For an institution that’s built its brand on world class athleticism, the NFL is its own worst player: too big to change quickly, too slow to know when it’s coming. There are hundreds of people — scouts, trainers, agents, general managers, owners — who have a say in whether or not a player ultimately takes the field, and not everyone will be on the same page. Wade says that he’s optimistic about the league’s commitment to inclusivity because he spends a good deal of time traveling to and from its headquarters in midtown Manhattan, meeting with people like Troy Bennett, the league’s Director of Diversity, about ways the league can engage.
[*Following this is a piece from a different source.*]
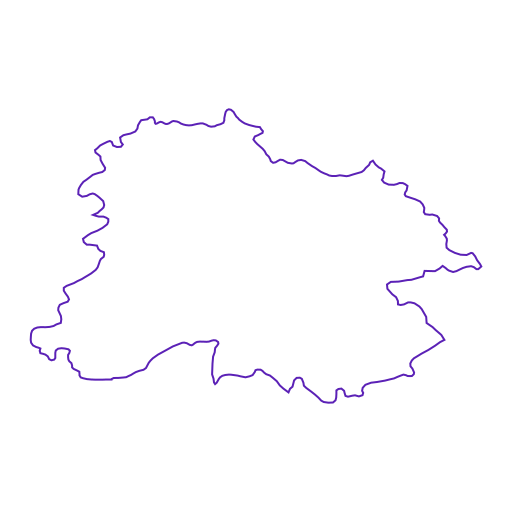 Rechytsa, Gomel, Belarus (Equal Earth projection)
{"feature_id": "67162791B36955231142498", "entity_name": "Rechytsa", "entity_type": "district", "adm_level": 2, "iso_a3": "BLR", "parent_name": "Belarus", "parent_adm1": "Gomel", "projection": "equal_earth", "projection_center": [30.22, 52.327], "detail": "fine", "context": "isolated", "style": "outline", "palette": "violet", "viewbox_px": 512, "rotation_deg": 0, "n_neighbors": 0, "source": "geoboundaries", "source_scale": "gbopen_adm2", "svg_char_len": 5954}
<svg xmlns="http://www.w3.org/2000/svg" viewBox="0 0 512 512"><path d="M141.2,120.2L139.9,122.0L138.0,125.3L137.4,128.6L135.3,131.5L130.4,133.6L126.6,134.4L123.4,135.2L120.1,137.5L120.9,142.0L122.8,144.5L120.9,146.8L116.9,147.0L113.1,145.5L111.8,142.0L109.9,141.0L107.4,141.8L103.1,143.9L100.1,145.5L97.2,148.4L95.0,150.1L95.5,152.5L98.5,154.8L100.4,156.5L100.6,160.0L102.5,163.6L105.1,167.8L104.8,170.0L102.3,172.0L99.0,172.8L95.1,174.0L92.7,174.9L90.3,176.8L89.1,177.7L86.5,179.7L83.4,181.8L80.9,185.0L79.1,188.1L78.5,189.7L78.3,194.2L82.2,196.7L86.8,195.9L89.7,194.3L92.7,193.5L94.7,194.1L97.3,195.9L99.4,197.6L103.2,201.1L104.2,205.0L103.5,207.5L101.7,209.3L99.6,211.0L97.8,212.8L93.1,214.9L95.8,215.8L98.8,216.6L103.4,216.6L106.2,217.7L108.3,219.1L108.3,221.7L107.2,224.3L102.5,227.9L97.4,230.7L91.3,233.1L88.0,235.1L85.2,237.2L83.0,238.8L83.8,242.1L86.8,244.7L90.1,244.7L97.0,245.6L98.3,248.9L100.4,250.9L103.9,252.2L104.2,254.8L103.7,256.8L100.9,259.0L99.9,260.8L98.8,264.1L97.6,267.4L95.7,269.9L91.2,273.4L88.1,275.3L84.4,277.5L81.8,279.1L77.5,281.1L73.9,283.1L69.7,284.7L66.6,285.9L63.8,287.8L63.8,290.7L65.5,293.4L67.9,296.7L69.0,299.4L67.7,301.7L63.6,303.1L59.8,304.8L58.4,307.7L58.2,310.2L59.6,313.2L60.9,316.0L61.3,319.3L60.8,322.9L56.4,324.4L53.6,326.0L49.7,326.9L45.5,327.2L41.0,327.1L37.3,327.5L34.2,328.7L32.1,330.7L31.1,333.6L30.9,336.2L30.7,339.9L31.1,342.7L33.0,345.4L36.1,347.0L38.5,347.7L40.4,348.5L39.7,350.8L40.4,353.2L43.0,353.8L45.4,354.6L47.8,356.4L49.2,359.2L51.5,360.3L54.2,359.6L55.3,358.0L55.3,352.8L55.8,350.5L58.1,348.7L61.5,348.2L64.7,348.5L68.5,349.3L69.9,350.8L69.3,353.0L68.1,354.9L68.1,357.3L68.4,359.6L69.3,361.3L71.4,363.1L72.1,365.5L72.1,367.4L73.6,368.9L76.6,370.3L79.3,371.7L79.5,373.8L79.5,375.4L80.7,377.4L83.0,378.2L86.9,379.1L91.3,379.5L96.0,379.7L101.7,379.7L106.9,379.5L111.6,379.5L111.7,379.0L113.7,378.0L118.6,377.9L123.4,377.5L126.2,377.2L128.4,376.1L131.1,374.9L133.0,373.7L135.8,372.1L139.4,370.8L143.5,369.8L146.0,368.0L148.0,364.2L148.8,362.7L150.5,360.6L152.8,358.3L158.0,354.6L165.3,350.6L172.9,346.4L179.3,343.9L182.1,342.8L184.1,342.6L186.8,343.2L189.8,344.9L191.7,345.3L192.9,344.7L194.2,343.6L195.4,342.7L197.1,341.9L199.8,341.6L204.1,341.7L206.5,341.8L208.9,341.6L211.8,340.6L213.7,340.2L215.8,340.4L218.1,342.0L218.4,343.7L217.1,345.7L215.3,347.8L215.0,349.3L214.7,352.3L213.1,356.6L212.5,363.6L212.1,374.4L213.5,378.6L214.0,382.4L215.1,384.1L216.7,382.7L218.8,379.0L220.1,377.3L222.3,375.8L225.2,375.0L228.9,374.6L231.0,374.7L235.6,375.3L237.7,375.6L240.4,376.3L245.5,377.3L249.6,376.3L252.6,375.1L254.8,372.0L255.5,370.2L257.4,369.6L260.6,369.7L262.5,370.9L264.1,372.6L266.2,374.2L269.9,375.5L272.7,377.7L276.8,381.2L279.8,385.4L283.4,388.6L288.5,392.4L290.0,388.8L292.5,386.7L293.4,383.2L294.1,380.4L296.6,377.9L299.8,377.7L301.8,378.8L303.4,382.7L303.9,385.7L306.2,387.9L311.2,391.6L315.0,394.6L318.4,397.6L321.2,400.6L323.7,402.0L328.4,402.7L333.0,402.5L335.5,400.3L336.2,397.6L336.4,393.9L336.4,390.4L338.4,389.0L341.4,388.6L344.1,390.8L344.6,393.0L345.5,395.9L348.0,396.7L352.3,395.7L355.0,395.3L358.9,396.4L362.5,395.2L363.2,392.9L362.1,390.8L362.7,387.8L365.4,384.8L371.1,382.7L377.0,382.0L385.0,380.6L390.2,379.3L394.1,378.4L397.2,377.0L400.2,375.8L403.4,374.6L406.0,375.2L407.6,376.0L410.2,376.1L411.9,376.0L413.8,374.2L414.1,372.5L413.4,370.9L412.4,368.6L410.5,366.3L410.3,363.5L411.8,360.5L413.9,358.3L416.4,356.8L421.6,353.6L428.3,350.0L435.1,345.7L440.1,342.1L444.4,339.9L441.3,334.9L435.6,330.0L432.6,327.1L426.6,323.0L426.2,316.9L421.7,309.1L419.4,306.5L414.5,303.3L410.7,302.4L408.1,302.4L404.0,304.4L400.6,305.0L398.0,304.4L397.9,301.0L396.1,297.2L392.3,294.3L387.4,288.8L387.0,284.5L390.8,281.9L398.6,281.6L407.3,280.1L411.4,279.8L420.1,277.2L423.1,276.4L424.6,270.9L432.1,271.1L435.1,271.1L439.6,268.5L442.6,265.9L445.6,268.0L447.5,269.7L449.0,270.6L453.1,272.0L456.5,271.1L458.7,270.0L462.9,268.0L466.6,266.8L471.1,266.2L473.8,267.1L476.4,269.1L478.3,269.1L481.3,266.5L480.1,264.2L477.1,260.2L475.2,256.4L472.6,253.2L471.1,252.9L469.2,253.8L466.6,255.0L460.6,254.7L454.9,252.9L449.3,250.1L446.6,247.7L446.3,244.0L446.9,240.6L446.8,238.7L445.3,236.2L444.1,234.8L445.6,233.5L447.0,231.6L446.8,229.7L444.3,227.1L442.5,224.9L440.0,222.5L438.9,220.8L439.1,218.4L437.1,216.0L432.3,214.5L429.7,214.8L425.2,214.2L423.8,212.1L424.1,210.3L424.3,207.9L422.7,204.4L420.1,201.5L417.2,200.2L415.2,199.3L410.3,197.7L405.8,196.2L404.7,194.5L405.2,192.4L406.6,190.4L407.5,185.9L405.0,184.1L402.8,183.1L399.5,183.0L396.9,184.1L393.9,184.8L388.7,184.6L384.1,182.6L381.9,179.9L383.2,177.8L383.7,174.3L384.5,171.4L381.1,168.6L378.8,167.4L375.5,164.5L372.9,160.7L370.2,162.3L369.1,164.9L365.7,168.0L363.9,170.3L361.6,172.0L356.0,173.6L352.6,174.6L348.9,175.8L346.5,176.2L342.2,175.6L339.7,175.3L336.0,176.0L332.0,176.0L329.2,175.5L327.0,174.4L324.3,173.4L320.9,171.8L318.8,170.4L315.4,168.0L312.0,166.1L307.5,163.0L305.2,161.1L301.2,159.9L298.0,160.4L295.5,161.9L293.5,163.3L291.9,163.5L287.8,162.8L286.2,161.9L282.8,160.0L280.1,159.7L277.9,160.9L275.6,162.3L273.1,162.8L270.8,161.1L270.2,159.2L268.8,156.6L266.3,154.3L264.7,151.2L262.7,148.8L259.5,146.0L257.3,144.1L255.2,141.9L253.4,139.5L254.8,136.5L258.2,135.1L260.4,133.9L262.5,132.9L262.9,131.2L261.1,129.1L259.9,127.1L255.9,126.7L252.2,125.8L249.1,125.0L244.7,123.4L242.1,121.8L239.2,119.6L237.9,118.0L236.4,116.7L234.6,113.8L233.6,112.0L231.0,109.8L228.8,109.3L227.0,110.1L225.7,111.9L225.2,113.8L224.3,118.2L224.3,120.3L223.4,122.8L220.5,124.2L216.8,125.2L214.8,126.3L211.1,126.7L208.4,126.0L206.5,124.8L202.8,123.4L200.5,123.4L197.4,123.9L195.1,124.4L191.8,125.2L188.9,125.4L186.0,125.1L183.4,124.5L180.8,123.5L179.0,122.3L176.9,121.5L173.3,121.0L171.9,121.5L170.2,122.6L168.7,123.5L167.0,124.0L165.5,123.9L163.6,123.0L162.5,122.3L160.6,121.8L159.1,122.3L156.7,123.6L155.6,123.8L154.9,122.8L154.9,121.3L154.1,119.1L152.8,117.3L149.9,117.3L147.4,119.3L144.7,119.7L141.2,120.2Z" fill="none" stroke="#5b21b6" stroke-width="2"/></svg>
When I tried to reach Bennett, a representative sent back the following statement: “We admire Michael Sam’s honesty and courage. Michael is a football player. Any player with ability and determination can succeed in the NFL. We look forward to welcoming and supporting Michael Sam in 2014.”

But it’s the teammates who will ultimately need to welcome and support Sam, and not too many people were asking how they felt until Cyd Ziegler of Outsports put it atop his list of editorial priorities back in 2012. He was inspired by his conversation with a New York Times sports reporter who said that sexuality shouldn’t be discussed in football because it just didn’t matter to the game. But he disagreed. Despite that 18th century revolution led by George Washington, America did, in fact, have a King, and it was football. No other cultural institution has done more to define American masculinity than the NFL, and when that masculinity acted out, Ziegler didn’t think it was fair to vilify players for being closed minded about a subject no one had bothered to ask them about. So he did. “Would you mind playing with a gay teammate?” he asked. RG3 didn’t mind, neither would Trent Richardson, or Ahman Green or Javon Kearse. “A lot of them had gay family members and they understand the issues a lot better [than they’re given credit for],” Zeigler told me.

But Michael Sam is a different story. He is the issue that we all hope his skeptics can understand and, at the very least, let him play on Sundays.